Sen. Rick Santorum at the CNBC GOP Debate in Boulder, Colorado.
David A. Grogan | CNBC
Sen. Rick Santorum at the CNBC GOP Debate in Boulder, Colorado.

Rick Santorum said Tuesday he hopes the Iowa caucuses will give his long-shot presidential candidacy a boost, despite his weak polling numbers.

In the 2012 Iowa caucuses, the conservative former Pennsylvania senator got a late lift and outpolled Mitt Romney by 34 votes.

"I go back to four years ago. Six to seven weeks out, I was sitting at 3 or 4 percent in Iowa in a field that was half the size of this field, and we were able to come back and catch a late surge," Santorum told CNBC's "Squawk Box."

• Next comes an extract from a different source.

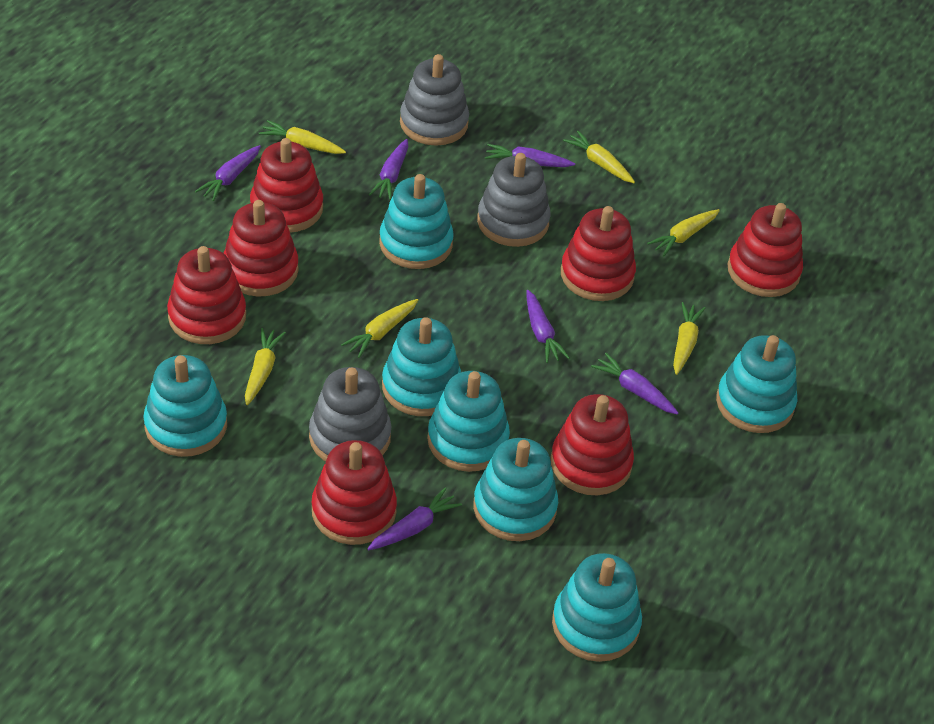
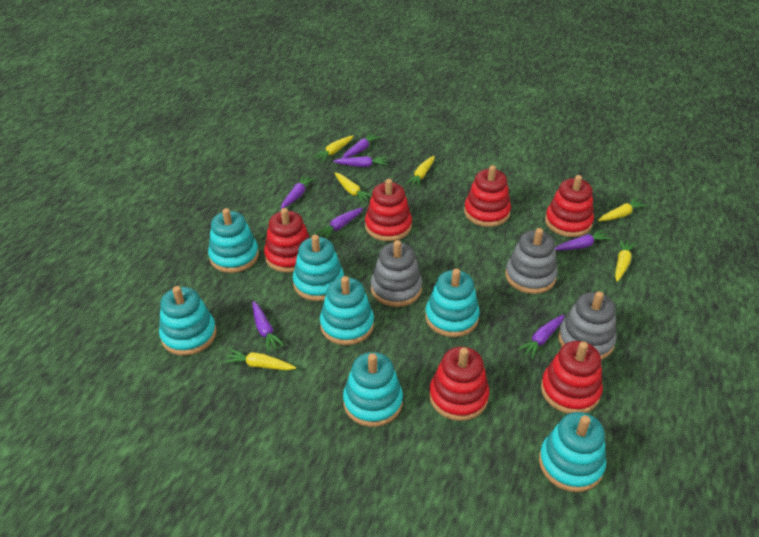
purple carrot: 6 -> 7
red stacking toy: 7 -> 6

Santorum is now polling at an average of less than 1 percent, close to where Sen. Lindsey Graham, R-S.C, was polling when he dropped out of the race Monday.

"Seventy-five percent of Iowans four years ago didn't decide until the last month of the campaign, and half didn't decide until the last week," Santorum said. "I think that actually will be a higher number this year."

Santorum hopes the Iowa caucuses, scheduled for Feb. 1, also could provide him with fresh funding.

"There are a lot of conservatives out there, a lot of conservative money frankly that is sitting on the sidelines," he said. "They're going to wait and see who's real. All these polls are great, but until people start voting none of it's real."

Santorum noted that a day after the 2012 Iowa caucuses, his campaign raised more money than it had in a year.

Santorum is one of 13 Republicans still vying for the 2016 presidential nomination.